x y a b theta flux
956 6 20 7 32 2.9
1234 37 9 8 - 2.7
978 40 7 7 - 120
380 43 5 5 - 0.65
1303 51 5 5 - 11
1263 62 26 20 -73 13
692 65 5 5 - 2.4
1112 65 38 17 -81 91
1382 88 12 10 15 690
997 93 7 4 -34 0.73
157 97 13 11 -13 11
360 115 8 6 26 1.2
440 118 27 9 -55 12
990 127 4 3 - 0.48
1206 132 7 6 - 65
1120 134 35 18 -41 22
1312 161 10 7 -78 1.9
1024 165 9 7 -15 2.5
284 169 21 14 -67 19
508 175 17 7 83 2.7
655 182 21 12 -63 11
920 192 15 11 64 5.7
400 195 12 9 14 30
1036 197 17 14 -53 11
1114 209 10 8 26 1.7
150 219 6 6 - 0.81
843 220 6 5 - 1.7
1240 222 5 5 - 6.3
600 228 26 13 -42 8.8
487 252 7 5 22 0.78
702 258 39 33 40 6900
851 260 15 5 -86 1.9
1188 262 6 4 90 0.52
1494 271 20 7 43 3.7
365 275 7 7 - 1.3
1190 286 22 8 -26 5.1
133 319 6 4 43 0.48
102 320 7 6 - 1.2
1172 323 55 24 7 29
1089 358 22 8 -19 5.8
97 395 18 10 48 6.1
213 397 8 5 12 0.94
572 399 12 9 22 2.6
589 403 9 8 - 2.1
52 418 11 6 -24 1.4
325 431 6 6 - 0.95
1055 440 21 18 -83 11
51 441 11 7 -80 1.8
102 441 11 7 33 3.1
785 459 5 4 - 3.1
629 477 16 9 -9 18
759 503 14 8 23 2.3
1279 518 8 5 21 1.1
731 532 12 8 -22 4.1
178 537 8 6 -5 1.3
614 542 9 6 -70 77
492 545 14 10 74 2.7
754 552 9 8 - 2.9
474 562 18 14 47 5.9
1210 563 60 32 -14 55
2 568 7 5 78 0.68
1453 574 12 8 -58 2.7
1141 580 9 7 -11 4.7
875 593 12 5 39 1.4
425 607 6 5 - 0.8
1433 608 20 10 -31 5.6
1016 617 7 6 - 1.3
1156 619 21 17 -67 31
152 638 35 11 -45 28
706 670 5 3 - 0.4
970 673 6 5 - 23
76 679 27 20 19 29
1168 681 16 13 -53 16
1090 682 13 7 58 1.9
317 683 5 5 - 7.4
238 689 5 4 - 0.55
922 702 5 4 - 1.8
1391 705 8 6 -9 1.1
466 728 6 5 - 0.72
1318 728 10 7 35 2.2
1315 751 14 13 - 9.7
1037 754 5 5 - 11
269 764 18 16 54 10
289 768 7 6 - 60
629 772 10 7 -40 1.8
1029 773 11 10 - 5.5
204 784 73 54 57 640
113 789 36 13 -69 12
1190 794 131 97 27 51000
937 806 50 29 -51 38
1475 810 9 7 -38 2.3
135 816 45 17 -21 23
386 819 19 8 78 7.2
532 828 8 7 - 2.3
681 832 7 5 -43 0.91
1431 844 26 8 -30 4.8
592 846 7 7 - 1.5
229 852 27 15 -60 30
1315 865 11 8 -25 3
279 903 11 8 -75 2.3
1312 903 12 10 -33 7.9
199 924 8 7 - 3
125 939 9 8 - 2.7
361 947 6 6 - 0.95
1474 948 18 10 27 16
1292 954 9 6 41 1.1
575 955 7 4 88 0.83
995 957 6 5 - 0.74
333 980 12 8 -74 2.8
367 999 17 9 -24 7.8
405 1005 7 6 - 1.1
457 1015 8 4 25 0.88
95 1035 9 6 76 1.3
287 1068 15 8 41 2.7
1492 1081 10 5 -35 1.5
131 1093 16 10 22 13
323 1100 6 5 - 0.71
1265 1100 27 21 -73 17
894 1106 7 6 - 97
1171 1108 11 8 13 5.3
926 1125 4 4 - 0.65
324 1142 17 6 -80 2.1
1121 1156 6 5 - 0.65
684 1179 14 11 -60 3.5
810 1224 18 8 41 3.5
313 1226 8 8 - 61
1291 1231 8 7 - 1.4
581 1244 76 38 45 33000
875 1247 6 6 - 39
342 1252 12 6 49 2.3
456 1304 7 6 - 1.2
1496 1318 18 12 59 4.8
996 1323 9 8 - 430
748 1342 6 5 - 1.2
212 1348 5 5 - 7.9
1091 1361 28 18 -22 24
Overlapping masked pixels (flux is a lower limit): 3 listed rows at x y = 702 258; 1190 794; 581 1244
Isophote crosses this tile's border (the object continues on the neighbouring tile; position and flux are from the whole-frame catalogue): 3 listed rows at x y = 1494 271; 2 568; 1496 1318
§ §
WHAT THE EXERCISE ASKS :: Copy every row above character for character, from the column header through the two notes at the end.

SOLUTION ::
x y a b theta flux
956 6 20 7 32 2.9
1234 37 9 8 - 2.7
978 40 7 7 - 120
380 43 5 5 - 0.65
1303 51 5 5 - 11
1263 62 26 20 -73 13
692 65 5 5 - 2.4
1112 65 38 17 -81 91
1382 88 12 10 15 690
997 93 7 4 -34 0.73
157 97 13 11 -13 11
360 115 8 6 26 1.2
440 118 27 9 -55 12
990 127 4 3 - 0.48
1206 132 7 6 - 65
1120 134 35 18 -41 22
1312 161 10 7 -78 1.9
1024 165 9 7 -15 2.5
284 169 21 14 -67 19
508 175 17 7 83 2.7
655 182 21 12 -63 11
920 192 15 11 64 5.7
400 195 12 9 14 30
1036 197 17 14 -53 11
1114 209 10 8 26 1.7
150 219 6 6 - 0.81
843 220 6 5 - 1.7
1240 222 5 5 - 6.3
600 228 26 13 -42 8.8
487 252 7 5 22 0.78
702 258 39 33 40 6900
851 260 15 5 -86 1.9
1188 262 6 4 90 0.52
1494 271 20 7 43 3.7
365 275 7 7 - 1.3
1190 286 22 8 -26 5.1
133 319 6 4 43 0.48
102 320 7 6 - 1.2
1172 323 55 24 7 29
1089 358 22 8 -19 5.8
97 395 18 10 48 6.1
213 397 8 5 12 0.94
572 399 12 9 22 2.6
589 403 9 8 - 2.1
52 418 11 6 -24 1.4
325 431 6 6 - 0.95
1055 440 21 18 -83 11
51 441 11 7 -80 1.8
102 441 11 7 33 3.1
785 459 5 4 - 3.1
629 477 16 9 -9 18
759 503 14 8 23 2.3
1279 518 8 5 21 1.1
731 532 12 8 -22 4.1
178 537 8 6 -5 1.3
614 542 9 6 -70 77
492 545 14 10 74 2.7
754 552 9 8 - 2.9
474 562 18 14 47 5.9
1210 563 60 32 -14 55
2 568 7 5 78 0.68
1453 574 12 8 -58 2.7
1141 580 9 7 -11 4.7
875 593 12 5 39 1.4
425 607 6 5 - 0.8
1433 608 20 10 -31 5.6
1016 617 7 6 - 1.3
1156 619 21 17 -67 31
152 638 35 11 -45 28
706 670 5 3 - 0.4
970 673 6 5 - 23
76 679 27 20 19 29
1168 681 16 13 -53 16
1090 682 13 7 58 1.9
317 683 5 5 - 7.4
238 689 5 4 - 0.55
922 702 5 4 - 1.8
1391 705 8 6 -9 1.1
466 728 6 5 - 0.72
1318 728 10 7 35 2.2
1315 751 14 13 - 9.7
1037 754 5 5 - 11
269 764 18 16 54 10
289 768 7 6 - 60
629 772 10 7 -40 1.8
1029 773 11 10 - 5.5
204 784 73 54 57 640
113 789 36 13 -69 12
1190 794 131 97 27 51000
937 806 50 29 -51 38
1475 810 9 7 -38 2.3
135 816 45 17 -21 23
386 819 19 8 78 7.2
532 828 8 7 - 2.3
681 832 7 5 -43 0.91
1431 844 26 8 -30 4.8
592 846 7 7 - 1.5
229 852 27 15 -60 30
1315 865 11 8 -25 3
279 903 11 8 -75 2.3
1312 903 12 10 -33 7.9
199 924 8 7 - 3
125 939 9 8 - 2.7
361 947 6 6 - 0.95
1474 948 18 10 27 16
1292 954 9 6 41 1.1
575 955 7 4 88 0.83
995 957 6 5 - 0.74
333 980 12 8 -74 2.8
367 999 17 9 -24 7.8
405 1005 7 6 - 1.1
457 1015 8 4 25 0.88
95 1035 9 6 76 1.3
287 1068 15 8 41 2.7
1492 1081 10 5 -35 1.5
131 1093 16 10 22 13
323 1100 6 5 - 0.71
1265 1100 27 21 -73 17
894 1106 7 6 - 97
1171 1108 11 8 13 5.3
926 1125 4 4 - 0.65
324 1142 17 6 -80 2.1
1121 1156 6 5 - 0.65
684 1179 14 11 -60 3.5
810 1224 18 8 41 3.5
313 1226 8 8 - 61
1291 1231 8 7 - 1.4
581 1244 76 38 45 33000
875 1247 6 6 - 39
342 1252 12 6 49 2.3
456 1304 7 6 - 1.2
1496 1318 18 12 59 4.8
996 1323 9 8 - 430
748 1342 6 5 - 1.2
212 1348 5 5 - 7.9
1091 1361 28 18 -22 24
Overlapping masked pixels (flux is a lower limit): 3 listed rows at x y = 702 258; 1190 794; 581 1244
Isophote crosses this tile's border (the object continues on the neighbouring tile; position and flux are from the whole-frame catalogue): 3 listed rows at x y = 1494 271; 2 568; 1496 1318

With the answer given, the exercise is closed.